King is a notoriously controlled, private (some would say prickly) and literary soul, and beneath there is a maturity to his music that leads me to wonder if he has, in his drunken bravery, wandered onto some lessons and conclusions a few years before some of his contemporaries – and his audience. For that reason, not having a drunken, celebratory final tour may end up, like this record itself, being seen as a subtle stroke of genius. There is no parade. The party is over. Deal and heal if you can. 

To that end, Fate & Alcohol is a sober record, but not really a raw one. It isn’t written the morning after, but maybe a year or so after. A lot of the lyrics are about confronting the difficult truths we’d rather avoid, and, lest I make a propulsive rock record sound like a slog, about the cathartic joy in finally just facing your fears, your real fears – about being just one person in a Hellish world, about death and failed love and fear itself. On “D&T” King sings that “we all know I’m going to get in trouble tonight/Unless I fight back against these demons of mine.” The decision to decide – a moment more powerful than any known drink or drug. That feeling, that there is a lesson to be learned from all of this has been there since the beginning, and yet the lesson is painfully slow and elusive in revealing itself. And more so, what you do with the lesson – when knowledge becomes wisdom – is something perhaps saved for another record entirely. 
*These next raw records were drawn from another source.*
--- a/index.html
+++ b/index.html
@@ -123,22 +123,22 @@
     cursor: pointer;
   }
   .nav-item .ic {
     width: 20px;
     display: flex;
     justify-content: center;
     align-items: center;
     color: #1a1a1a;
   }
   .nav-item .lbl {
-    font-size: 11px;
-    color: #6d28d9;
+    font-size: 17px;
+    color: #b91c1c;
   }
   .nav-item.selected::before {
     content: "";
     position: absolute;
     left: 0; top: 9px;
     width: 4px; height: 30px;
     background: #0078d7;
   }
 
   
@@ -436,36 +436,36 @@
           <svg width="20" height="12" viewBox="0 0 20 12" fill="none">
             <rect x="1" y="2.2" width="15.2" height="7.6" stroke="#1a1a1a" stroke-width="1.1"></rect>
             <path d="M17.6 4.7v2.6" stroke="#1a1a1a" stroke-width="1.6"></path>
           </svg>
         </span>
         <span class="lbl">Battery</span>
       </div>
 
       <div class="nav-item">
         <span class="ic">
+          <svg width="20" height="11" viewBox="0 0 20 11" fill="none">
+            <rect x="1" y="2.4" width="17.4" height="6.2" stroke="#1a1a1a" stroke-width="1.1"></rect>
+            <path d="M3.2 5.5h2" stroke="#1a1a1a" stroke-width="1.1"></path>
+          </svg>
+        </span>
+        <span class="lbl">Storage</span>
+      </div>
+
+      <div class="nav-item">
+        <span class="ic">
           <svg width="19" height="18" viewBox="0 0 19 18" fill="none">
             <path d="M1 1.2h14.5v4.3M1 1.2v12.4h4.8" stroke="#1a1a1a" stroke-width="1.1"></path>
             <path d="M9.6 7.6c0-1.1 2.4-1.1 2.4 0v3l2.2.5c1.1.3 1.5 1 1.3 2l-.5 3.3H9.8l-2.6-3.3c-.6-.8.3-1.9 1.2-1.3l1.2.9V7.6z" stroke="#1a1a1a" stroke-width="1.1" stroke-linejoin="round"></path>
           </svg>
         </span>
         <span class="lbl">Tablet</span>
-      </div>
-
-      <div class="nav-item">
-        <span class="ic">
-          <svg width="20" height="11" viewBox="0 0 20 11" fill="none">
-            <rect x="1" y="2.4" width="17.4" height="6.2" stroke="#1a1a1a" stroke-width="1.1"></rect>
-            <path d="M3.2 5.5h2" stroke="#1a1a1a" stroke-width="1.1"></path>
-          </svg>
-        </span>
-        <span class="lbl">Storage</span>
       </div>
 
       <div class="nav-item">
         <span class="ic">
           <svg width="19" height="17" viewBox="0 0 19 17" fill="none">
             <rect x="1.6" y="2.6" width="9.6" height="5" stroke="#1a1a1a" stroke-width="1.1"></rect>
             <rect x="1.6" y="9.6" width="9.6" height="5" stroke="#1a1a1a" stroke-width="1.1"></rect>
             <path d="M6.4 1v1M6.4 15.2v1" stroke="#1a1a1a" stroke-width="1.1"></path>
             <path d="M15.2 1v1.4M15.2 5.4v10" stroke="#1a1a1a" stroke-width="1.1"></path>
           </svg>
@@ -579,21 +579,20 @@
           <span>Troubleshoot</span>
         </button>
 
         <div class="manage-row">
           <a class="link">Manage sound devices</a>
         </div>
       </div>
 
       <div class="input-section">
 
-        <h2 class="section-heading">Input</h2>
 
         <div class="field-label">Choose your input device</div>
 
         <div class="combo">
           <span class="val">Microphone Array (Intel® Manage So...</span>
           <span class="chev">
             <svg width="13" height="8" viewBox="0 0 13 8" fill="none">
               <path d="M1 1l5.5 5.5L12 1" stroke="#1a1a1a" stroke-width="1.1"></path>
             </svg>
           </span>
The women King writes about on this album are better drawn than past albums, where women were manifested but were not embodied, not real, ideas. There are sisters and partners and hard-working, straight-shooting women here – even though at times King tends to fall back on his familiar sketch of women as muses for his poetic, romantic musings. The sequencing of the record, though, seems intentional and as it goes along those idealized lines tend to fall away. King is not particularly good at writing about women and that’s OK, too, but it will be interesting to see – if he releases music in the future – if these sketches eventually deepen into portraits. 
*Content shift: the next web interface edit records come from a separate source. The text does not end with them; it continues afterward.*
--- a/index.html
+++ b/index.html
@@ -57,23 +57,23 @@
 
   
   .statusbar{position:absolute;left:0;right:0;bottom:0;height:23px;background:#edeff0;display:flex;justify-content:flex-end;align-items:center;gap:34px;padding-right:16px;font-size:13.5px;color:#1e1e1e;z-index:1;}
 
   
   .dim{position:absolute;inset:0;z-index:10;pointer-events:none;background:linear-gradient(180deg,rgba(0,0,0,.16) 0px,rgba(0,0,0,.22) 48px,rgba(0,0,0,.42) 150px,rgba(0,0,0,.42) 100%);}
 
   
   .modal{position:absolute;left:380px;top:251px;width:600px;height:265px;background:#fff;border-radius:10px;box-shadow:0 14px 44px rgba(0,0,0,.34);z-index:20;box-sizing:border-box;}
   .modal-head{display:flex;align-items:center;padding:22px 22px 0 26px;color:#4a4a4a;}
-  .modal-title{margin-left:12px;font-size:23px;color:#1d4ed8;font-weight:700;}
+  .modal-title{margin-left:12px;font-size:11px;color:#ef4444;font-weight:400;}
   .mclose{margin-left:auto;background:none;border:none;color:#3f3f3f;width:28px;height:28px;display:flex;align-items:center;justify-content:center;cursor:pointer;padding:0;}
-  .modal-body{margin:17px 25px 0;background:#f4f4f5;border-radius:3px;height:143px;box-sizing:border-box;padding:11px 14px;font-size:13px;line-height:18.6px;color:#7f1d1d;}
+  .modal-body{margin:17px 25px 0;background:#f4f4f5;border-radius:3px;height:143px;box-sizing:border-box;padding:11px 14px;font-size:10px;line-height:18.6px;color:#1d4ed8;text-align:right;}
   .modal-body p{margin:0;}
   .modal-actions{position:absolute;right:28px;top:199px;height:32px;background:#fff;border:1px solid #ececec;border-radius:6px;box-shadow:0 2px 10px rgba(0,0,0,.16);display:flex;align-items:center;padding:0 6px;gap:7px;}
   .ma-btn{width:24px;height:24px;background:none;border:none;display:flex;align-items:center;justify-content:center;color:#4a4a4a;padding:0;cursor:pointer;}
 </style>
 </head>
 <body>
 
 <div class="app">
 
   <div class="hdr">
It seems hard for me to believe that many Millennial women will want to listen to this record or to invest much time in the Millennial man’s messy and uneven journey to self-discovery. They have heard and seen all this shit before and have had to deal with the messy realities of pure passion and broken promises. And that is probably fine, if not wise. So, should this record exist? 

And this is the part where I struggle to say anything of value. Powerlessness is a difficult concept to grasp and it is an important part of processing any emotion or addiction. And powerlessness is more widespread than we’ve been led to believe. Ultimately, Japandroids is still a band about men and largely for men, especially a certain type of man who has a desire to sum up the ugly truths of humanity and life into more digestible, poetic morsels. Whether there is a need for that anymore, I do not know. I can say that on some level I desire it even if I don’t imbibe in it much at all these days. The future is under fire, the past is gaining ground. King is wise to offer up no easy answers – and that makes this a particularly good sobriety record that is devoid of the normal AA cliches and mantras. 
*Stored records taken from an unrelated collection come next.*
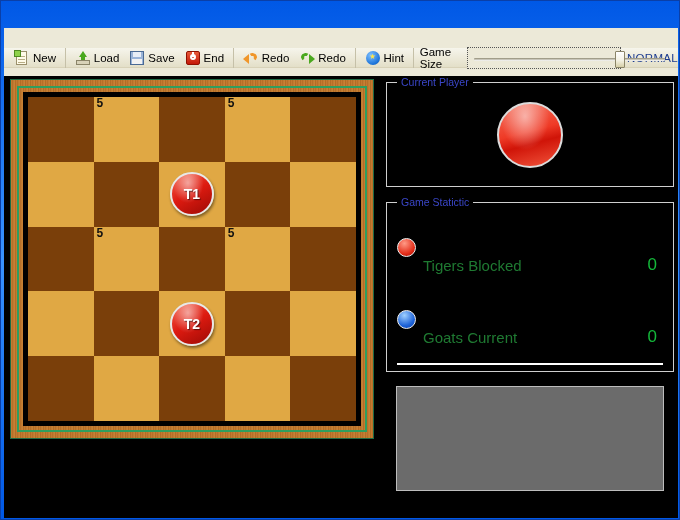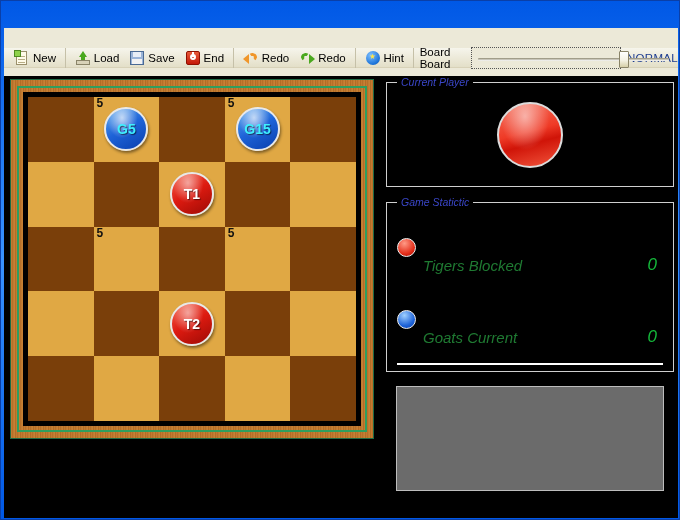--- a/index.html
+++ b/index.html
@@ -213,21 +213,21 @@
   }
   .piece-label {
     font-size: 14px; font-weight: bold;
     font-family: "Liberation Sans", sans-serif;
     text-shadow: 1px 1px 1px rgba(0,0,0,.55);
   }
   .piece.goat .piece-label  { color: #3ff0ff; }
   .piece.tiger .piece-label { color: #ffffff; }
 
   
-  #right { position: absolute; left: 380px; top: 0px; width: 292px; height: 318px; font-style: italic; }
+  #right { position: absolute; left: 380px; top: 0px; width: 292px; height: 318px; }
 
   .group {
     position: absolute; border: 1px solid #cfcfcf; background: #000;
   }
   .group-title {
     position: absolute; left: 10px; top: -7px;
     background: #000; padding: 0 4px;
     font-size: 10.5px; color: #3a46c8; white-space: nowrap;
   }
   #grp-current { left: 2px; top: 6px; width: 288px; height: 105px; }
@@ -349,49 +349,43 @@
       <div class="tb-btn">
         <span class="tb-ico ico-hint">
           <span class="g"></span>
             <span class="s"></span>
         </span>
         <span>Hint</span>
       </div>
 
       <div class="tb-sep"></div>
 
-      <div id="boardsize-label">Board Board</div>
+      <div id="boardsize-label">Game Size</div>
 
       <div id="slider-wrap">
         <div id="slider-track"></div>
         <div id="slider-thumb" style="left: 147.18px;"></div>
       </div>
 
       <div id="boardsize-value">NORMAL</div>
     </div>
 
     <div id="main">
 
       <div id="board-outer">
         <div id="board-green">
           <div id="board-black">
             <div id="grid">
                 <div class="cell dark"></div>
                 <div class="cell light">
                   <div class="cell-count">5</div>
-                  <div class="piece goat">
-                    <span class="piece-label">G5</span>
-                  </div>
                 </div>
                 <div class="cell dark"></div>
                 <div class="cell light">
                   <div class="cell-count">5</div>
-                  <div class="piece goat">
-                    <span class="piece-label">G15</span>
-                  </div>
                 </div>
                 <div class="cell dark"></div>
                 <div class="cell light"></div>
                 <div class="cell dark"></div>
                 <div class="cell light">
                   <div class="piece tiger">
                     <span class="piece-label">T1</span>
                   </div>
                 </div>
                 <div class="cell dark"></div>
And yet, King is still dipping into the same bag of tricks he always has – fleeting moments of bravery, the lifesaving power of friends and lovers and the existential rush of simply being alive for it all. Of moments and books and poems and music and art as a balm to the harsh realities of humanity and its failures. Time will tell if he has more to say or if he discovers anything new. If he does, he will be the first. 

Again, in the Stereogum article, King sums up the drunken excesses of the later Japandroids tours by saying that “by the end we were basically just pirates.” There’s a loneliness to that story, but if there’s anything I can gather from Fate & Alcohol it’s that to the Japandroids we are still just pirates, but perhaps all of us – the listeners, the characters in the songs and the narrator himself – are coming to the realization that we are pirates sailing on the same ship, beating out a familiar rhythm, sailing from rough seas to calm waters to skirmish to port. There is no captain, there is only the sea. Sail on, sailor.